*TEXT SHOWN*

Showing posts with label tools. Show all posts
Showing posts with label tools. Show all posts

Sunday, October 16, 2011

Feel The Pulse!

I am delighted to be one of the featured artists today over at Seth Apter's blog, "The Altered Page". Currently he is running a series about techniques and tools artists can't live without.


Please take a moment to drop by and see what cool things are there, plus meet up with other artists you may have never had the chance to enjoy before.
Oh, and there is one other reason too...... (hangs head in shame)
I can't remember for sure what I wrote. 
I have a pretty good idea, but it's been a while and I've slept since then! ;-)
Thanks Seth for connecting more and more artists across the vista of blogland!


Pax....

Saturday, March 26, 2011

Diamonds Are A Girl's Best Friend! (no, not THAT kind!!!!)


Now that's more like it. 
THOSE are the type of *diamonds* I am talking about! The type you can WORK WITH. heeheehee!
I am a tool girl. I just love them, and recently made a quick trip into a local supply store, only to come out with a small, heavy bag and a lighter wallet. That seems to be the way things work. But, in my defense, it was full of things I had been waiting for a long while to buy.


I still am in search of the perfect pair of very tapered pinch nose pliers since I broke one of the sides off my good pair, but I did acquire some delightfully useful tools.  ;-) 
Not to be confused with people we call a *tool* for various reasons that have nothing to do with usefulness.....
A nice set of steel stamps, nippers, some electrical fuses strictly for altering into who knows what (glass tubes with metal--how can you resist???), cutting discs for the Dremel, along with ALL...THOSE...BITS...   *swoon*
And then the prize of the day, the baby pliers. Yes, a couple of pair of adult pliers had some quality time alone in the factory at night and thus was brought forth:


These little darlings! In three different tips shapes too....
I am always needing something small to retrieve things, and large pliers occasionally just can't do the job. I think my heart skipped a beat when I found these.
And the timing on all this was perfect as MDM put up the link to sing up for Art Lab #2 about two days later, so I am fully equipped! Well, except fot the leather tool apron, and that is still on my want list.
They didn't have any in black with shiny studs....just the boring split cowhide.
But I can dream.
An artist has to look good as they are deconstructing and reconstructing *things*.
Maybe just goggles and some opera length black leather gloves with heavy metal snaps.  ;-D
(it takes little to amuse me.....)
Ahem....sorry for the short digression. At any rate, I am ready to try out everything and start some serious destruction around El Milagro.

*RECORD EXTRACTS*
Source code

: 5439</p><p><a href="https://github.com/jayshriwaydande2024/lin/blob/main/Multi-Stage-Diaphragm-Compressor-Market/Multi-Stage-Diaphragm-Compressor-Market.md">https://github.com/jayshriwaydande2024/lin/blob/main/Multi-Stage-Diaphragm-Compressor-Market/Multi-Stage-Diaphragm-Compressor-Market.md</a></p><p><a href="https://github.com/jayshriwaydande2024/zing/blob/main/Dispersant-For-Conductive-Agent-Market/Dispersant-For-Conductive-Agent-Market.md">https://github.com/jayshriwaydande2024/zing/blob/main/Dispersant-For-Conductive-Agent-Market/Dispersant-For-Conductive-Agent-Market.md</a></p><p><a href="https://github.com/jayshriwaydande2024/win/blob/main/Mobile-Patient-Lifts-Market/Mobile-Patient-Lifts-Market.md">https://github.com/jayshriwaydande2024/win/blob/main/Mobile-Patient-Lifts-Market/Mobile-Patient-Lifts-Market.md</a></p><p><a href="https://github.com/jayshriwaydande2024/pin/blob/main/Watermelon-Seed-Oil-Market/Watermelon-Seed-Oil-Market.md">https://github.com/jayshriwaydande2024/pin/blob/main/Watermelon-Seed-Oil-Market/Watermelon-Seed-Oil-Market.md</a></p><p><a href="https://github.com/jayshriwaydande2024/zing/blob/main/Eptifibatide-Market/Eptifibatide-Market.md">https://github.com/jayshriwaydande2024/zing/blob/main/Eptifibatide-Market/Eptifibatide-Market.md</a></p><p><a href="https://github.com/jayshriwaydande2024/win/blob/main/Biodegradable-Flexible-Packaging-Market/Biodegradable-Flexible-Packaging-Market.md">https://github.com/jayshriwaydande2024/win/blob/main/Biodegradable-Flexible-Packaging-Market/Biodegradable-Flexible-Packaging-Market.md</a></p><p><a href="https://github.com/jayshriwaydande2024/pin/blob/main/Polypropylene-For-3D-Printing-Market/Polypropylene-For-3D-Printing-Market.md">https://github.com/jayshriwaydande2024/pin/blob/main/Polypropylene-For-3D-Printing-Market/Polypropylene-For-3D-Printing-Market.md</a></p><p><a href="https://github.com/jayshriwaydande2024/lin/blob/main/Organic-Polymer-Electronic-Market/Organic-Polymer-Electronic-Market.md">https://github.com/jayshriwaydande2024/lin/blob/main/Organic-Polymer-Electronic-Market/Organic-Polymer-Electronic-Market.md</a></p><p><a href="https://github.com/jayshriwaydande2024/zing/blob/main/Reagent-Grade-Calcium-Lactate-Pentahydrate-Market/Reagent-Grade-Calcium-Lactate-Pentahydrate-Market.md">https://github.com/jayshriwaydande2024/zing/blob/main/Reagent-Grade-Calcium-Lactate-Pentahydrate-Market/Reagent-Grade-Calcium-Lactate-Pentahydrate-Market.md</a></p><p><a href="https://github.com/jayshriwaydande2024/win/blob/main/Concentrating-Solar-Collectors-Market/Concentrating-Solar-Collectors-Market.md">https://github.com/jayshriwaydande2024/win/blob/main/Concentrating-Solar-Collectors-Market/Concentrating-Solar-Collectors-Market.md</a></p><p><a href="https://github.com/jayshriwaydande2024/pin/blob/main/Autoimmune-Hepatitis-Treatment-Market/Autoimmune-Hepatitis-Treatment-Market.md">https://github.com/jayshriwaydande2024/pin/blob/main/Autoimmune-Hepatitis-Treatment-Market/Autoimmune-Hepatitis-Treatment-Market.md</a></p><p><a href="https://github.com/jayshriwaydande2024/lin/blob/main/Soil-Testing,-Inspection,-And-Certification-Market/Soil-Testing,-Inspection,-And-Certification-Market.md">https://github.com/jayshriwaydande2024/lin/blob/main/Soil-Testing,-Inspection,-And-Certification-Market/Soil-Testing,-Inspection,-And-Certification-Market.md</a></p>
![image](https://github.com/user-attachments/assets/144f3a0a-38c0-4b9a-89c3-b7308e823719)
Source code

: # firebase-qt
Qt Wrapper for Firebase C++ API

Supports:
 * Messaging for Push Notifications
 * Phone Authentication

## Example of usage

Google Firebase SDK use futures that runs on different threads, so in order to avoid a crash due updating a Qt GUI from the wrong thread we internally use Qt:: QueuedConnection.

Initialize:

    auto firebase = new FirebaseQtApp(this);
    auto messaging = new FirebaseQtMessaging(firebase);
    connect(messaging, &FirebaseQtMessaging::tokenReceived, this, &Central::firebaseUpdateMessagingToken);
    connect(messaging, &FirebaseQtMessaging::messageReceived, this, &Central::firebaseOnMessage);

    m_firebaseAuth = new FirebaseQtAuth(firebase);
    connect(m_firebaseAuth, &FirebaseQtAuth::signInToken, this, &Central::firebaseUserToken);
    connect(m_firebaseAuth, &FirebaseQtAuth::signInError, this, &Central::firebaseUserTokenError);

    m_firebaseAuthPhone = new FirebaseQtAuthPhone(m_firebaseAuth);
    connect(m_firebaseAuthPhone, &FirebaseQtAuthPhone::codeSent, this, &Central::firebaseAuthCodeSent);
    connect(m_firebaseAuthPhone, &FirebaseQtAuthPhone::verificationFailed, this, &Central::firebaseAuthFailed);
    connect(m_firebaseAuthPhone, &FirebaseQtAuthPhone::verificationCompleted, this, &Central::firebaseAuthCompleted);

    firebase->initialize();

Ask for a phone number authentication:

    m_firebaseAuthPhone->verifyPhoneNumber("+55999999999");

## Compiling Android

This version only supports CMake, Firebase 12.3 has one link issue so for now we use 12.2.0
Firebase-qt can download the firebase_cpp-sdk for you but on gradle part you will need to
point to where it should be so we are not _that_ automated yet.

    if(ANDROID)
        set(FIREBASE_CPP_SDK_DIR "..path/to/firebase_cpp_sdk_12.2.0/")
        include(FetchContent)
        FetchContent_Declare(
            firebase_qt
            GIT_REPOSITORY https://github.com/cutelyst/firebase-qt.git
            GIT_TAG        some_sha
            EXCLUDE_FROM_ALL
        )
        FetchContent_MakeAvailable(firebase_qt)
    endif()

*ACTIVITY*
Please return the passage from the blog posts about tools above word for word, starting with "They didn't have" and going on through "around El Milagro.".

*RESPONSE TO THIS EXERCISE*
They didn't have any in black with shiny studs....just the boring split cowhide.
But I can dream.
An artist has to look good as they are deconstructing and reconstructing *things*.
Maybe just goggles and some opera length black leather gloves with heavy metal snaps.  ;-D
(it takes little to amuse me.....)
Ahem....sorry for the short digression. At any rate, I am ready to try out everything and start some serious destruction around El Milagro.